Les passagers du voyage à Hawaï ont déclaré qu'il était évident qu'un grand nombre de passagers étaient malades, mais qu'à moins qu'ils ne se déclarent malades, ils étaient libres de se déplacer à bord du navire. Toutes les personnes à bord de la croisière à Hawaï étaient vaccinées. Une personne a été hospitalisée.
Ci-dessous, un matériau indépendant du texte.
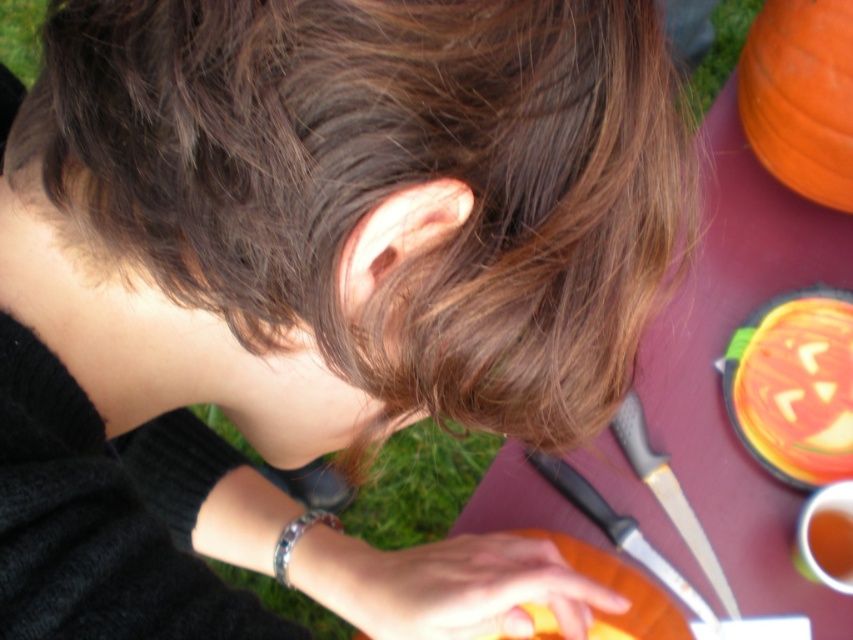
From the picture: Is orange carved pumpkin at lower right further to camera compared to orange matte pumpkin at lower center?

Yes, it is.

Does point (820, 285) come farther from viewer compared to point (595, 576)?

Yes, it is.

Identify the location of orange carved pumpkin at lower right. The width and height of the screenshot is (853, 640). (793, 385).

Does point (825, 408) come farther from viewer compared to point (824, 83)?

Yes.

Can you confirm if orange carved pumpkin at lower right is taller than orange matte pumpkin at upper right?

In fact, orange carved pumpkin at lower right may be shorter than orange matte pumpkin at upper right.

Locate an element on the screen. orange carved pumpkin at lower right is located at coordinates (793, 385).

Can you confirm if orange matte pumpkin at upper right is positioned to the right of orange matte pumpkin at lower center?

Indeed, orange matte pumpkin at upper right is positioned on the right side of orange matte pumpkin at lower center.

Is point (814, 97) farther from camera compared to point (548, 532)?

No, (814, 97) is closer to viewer.

Does point (840, 188) come in front of point (550, 536)?

No.

The width and height of the screenshot is (853, 640). In order to click on orange matte pumpkin at upper right in this screenshot , I will do `click(799, 97)`.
Alliance de San Francisco 2023

Le 6 juillet 2023, le Ruby Princess a fait un « contact inattendu » avec le quai 27 du port de San Francisco , décrit comme un « atterrissage dur », alors qu'il accostait à la fin d'une croisière de dix jours en Alaska . L' accident a réveillé certains passagers lors de l'arrivée au petit matin et a perforé la coque arrière du navire. Les équipages ont réparé le trou le lendemain et la compagnie de croisière a annoncé qu'elle était « confiante » que le navire serait bientôt autorisé à partir. Cependant, après que la garde côtière américaine a exigé des réparations supplémentaires, le départ du navire a été retardé de 36 heures supplémentaires, jusqu'au 9 juillet, réduisant le voyage prévu de dix jours en Alaska à sept jours, avec des escales à Ketchikan, en Alaska et à Prince Rupert, en Colombie-Britannique uniquement.